Despite cautionary warnings by its creator, GDP has nonetheless become the scoreboard of modern capitalism.

Until perhaps now. The advent of the AI economy and its profound implications may in fact be the death knell of this flawed but seemingly universal statistic.

Firstly, the core assumptions that back GDP are very specific and human labour centred: People work, firms hire, wages fund demand, output is scarce, production is costly, and prices signal value. Human capital, and the productivity of it, is one of the binding constraints on growth.

In a modern AI economy the constraint on growth shifts away from labour to compute, energy, data, capital, and raw materials. In this new world, rare earths and energy matter more than office workers. As a result, economic returns will increasingly shift to owners of capital and natural energy resources away from labour. This has the risk of creating huge income inequalities as the old economic models that tie wage growth to economic growth start breaking down.

In this new paradigm, output no longer equals employment, productivity no longer equals income, and growth no longer equals welfare.

Secondly, demand side metrics such as GDP will start becoming more misleading. One example of a potential paradox is that AI agents may produce lots of output, very cheaply, on the surface looking like GDP is actually contracting (as it measures prices).

This will likely bring with it a shift to more supply focused measurements that take into account how much natural resources an economy has access to. As the framework shifts towards the quantity of energy and raw materials we can harvest, issues around environmental balance will become unavoidable.
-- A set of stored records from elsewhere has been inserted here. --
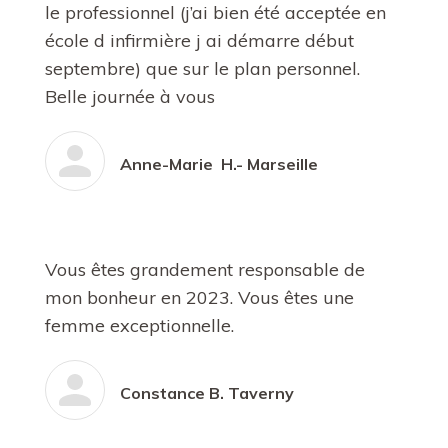
le professionnel (j’ai bien été acceptée en
école d infirmière j ai démarre début
septembre) que sur le plan personnel.
Belle journée à vous
Anne-Marie H.- Marseille
Vous êtes grandement responsable de
mon bonheur en 2023. Vous êtes une
femme exceptionnelle.
Constance B. Taverny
On the one hand we will have a hungry machine that demand energy and natural resources at enormous scales, while on the other hand we will have the spectre of global warming and environmental imbalance. We will need to make choices between harvesting the “free” resources of the environment versus more economic growth, and the current framework of GDP is not equipped to properly account for debit and credit side of this trade off.

It is very likely that a new sort of politics that address wealth re-distribution and environmental factors will start to emerge across the world, and we are in fact seeing early examples of this today in many places. Likewise, a new geopolitics focused on energy, data, compute, and natural resources is already emerging.

What is ultimately at stake is not a better statistic, but a better understanding of power. GDP told us who was productive in a labour economy. AI demands that we understand who controls energy, compute, data, and capital in a post-labour one. Measurement shapes policy, and policy shapes outcomes. When the measure fails, politics fills the gap.

GDP was the right tool for an industrial century. The AI age will require something harder, more physical, and more honest, one that acknowledges that growth is no longer constrained by human effort alone, but by energy, resources, and the choices we make about how to deploy them.